The current capacity is evaluated every 2 seconds and compared against the scale target. It averages requests completed over the previous 60 seconds to avoid rapid changes. If ever a scaling decision is made which results in a scale increase above 200% then it suspends scale down decisions and averages over 6 seconds for 60 seconds. This is to allow for rapid scaling when a burst of traffic is detected.

Special considerations for the latency scaling strategy

Because request latency is represented as a distribution, when using the latency scaling strategy, you must choose a metric percentile by setting the autoscaling.metricPercentile property to one of the following values:

  • p50
  • p75
  • p99

Options

  • Minimum Scale (autoscaling.minScale)
    • The minimum allowed number of replicas.
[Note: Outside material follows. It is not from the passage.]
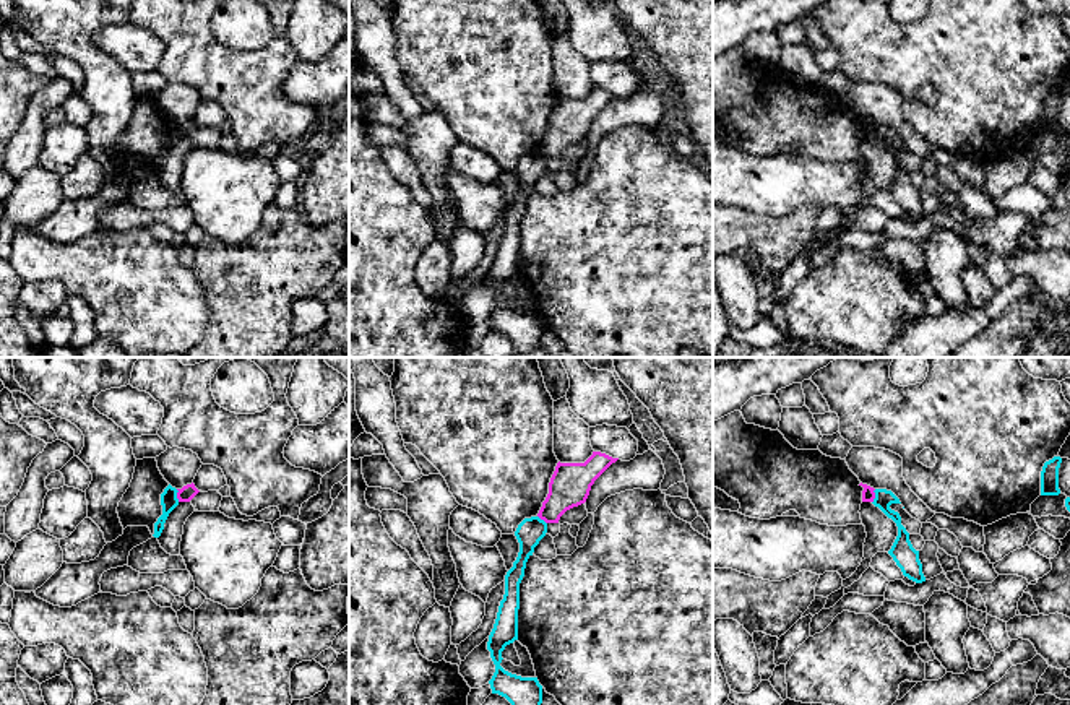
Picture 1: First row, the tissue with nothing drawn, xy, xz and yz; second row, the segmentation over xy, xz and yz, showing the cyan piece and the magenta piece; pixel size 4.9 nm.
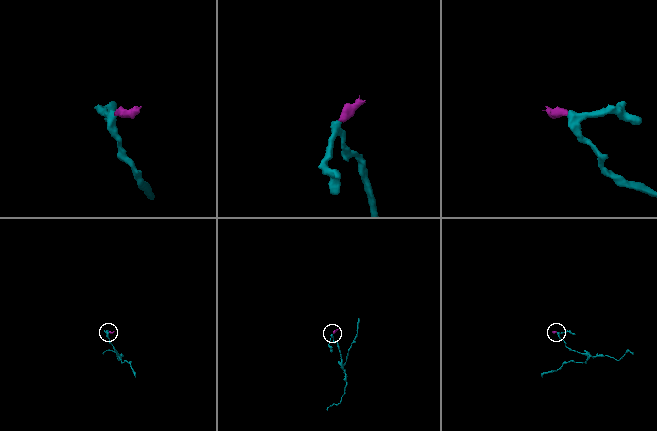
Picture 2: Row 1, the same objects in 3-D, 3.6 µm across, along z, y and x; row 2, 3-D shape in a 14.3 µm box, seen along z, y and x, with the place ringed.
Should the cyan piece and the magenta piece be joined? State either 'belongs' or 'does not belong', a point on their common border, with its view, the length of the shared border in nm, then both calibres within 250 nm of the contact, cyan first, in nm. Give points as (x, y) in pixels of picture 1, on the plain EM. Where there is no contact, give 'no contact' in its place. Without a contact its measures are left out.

A workload can scale down to 0 when there is no traffic and scale-up immediately to fulfill new requests. (Must be between 0 and Maximum Scale inclusive).
  • Maximum Scale (autoscaling.maxScale)
    • The maximum allowed number of replicas.
  • Scale to Zero Delay (autoscaling.scaleToZeroDelay)
    • The amount of time (in seconds) when there are no requests received before a workload is scaled down to 0. (Must be between 30 and 3600 inclusive).
  • Maximum Concurrency (autoscaling.maxConcurrency)
    • The maximum allowed number of requests to be actively running against a single replica. If there are no replicas available that are processing less than the configured maximum number of concurrent requests, the system will queue the request and wait for a replica to be available. It will not trigger a scale decision. The purpose of this setting is to prevent a single replica from taking more traffic than it is designed to process.
    • If, for example, Max Concurrency = 100, Scaling Strategy = ‘Concurrent Requests’, and Target = 100, the results would not be desirable for most end-user traffic. When the system decides to scale up, it will queue the requests until an existing request completes or the new replica becomes available.
    • Must be between 0 and 1000 inclusive.
  • Metric Percentile (autoscaling.metricPercentile)
    • The nth percentile is a value below which n percent of the values in a distribution lie.
    • This may only be set while using the latency scaling strategy. The default value is p50.
    • e.g. If the 50th percentile of a latency distribution is 200ms, 50% of requests took less than 200ms.
    • Control plane supports p50, p75, and p99 metric percentiles.

Capacity AI is not available if CPU Utilization is selected because dynamic allocation of CPU resources cannot be accomplished while scaling replicas based on the usage of its CPU.